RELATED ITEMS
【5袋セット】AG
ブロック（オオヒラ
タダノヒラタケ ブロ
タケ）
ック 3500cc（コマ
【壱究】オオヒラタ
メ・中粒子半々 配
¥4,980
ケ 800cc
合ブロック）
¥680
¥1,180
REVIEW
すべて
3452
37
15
--
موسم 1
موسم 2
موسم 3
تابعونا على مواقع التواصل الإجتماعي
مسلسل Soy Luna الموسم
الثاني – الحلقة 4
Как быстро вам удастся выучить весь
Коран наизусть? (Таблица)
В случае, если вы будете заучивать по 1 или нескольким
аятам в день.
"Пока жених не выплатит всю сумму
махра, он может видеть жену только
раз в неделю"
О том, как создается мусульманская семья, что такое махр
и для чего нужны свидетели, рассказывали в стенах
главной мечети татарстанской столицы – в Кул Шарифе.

◆ **YOUR ASSIGNMENT**: Show each line of the listing that contains the word "главной".

◆ **OUTPUT FOR THIS EXERCISE**:
главной мечети татарстанской столицы – в Кул Шарифе.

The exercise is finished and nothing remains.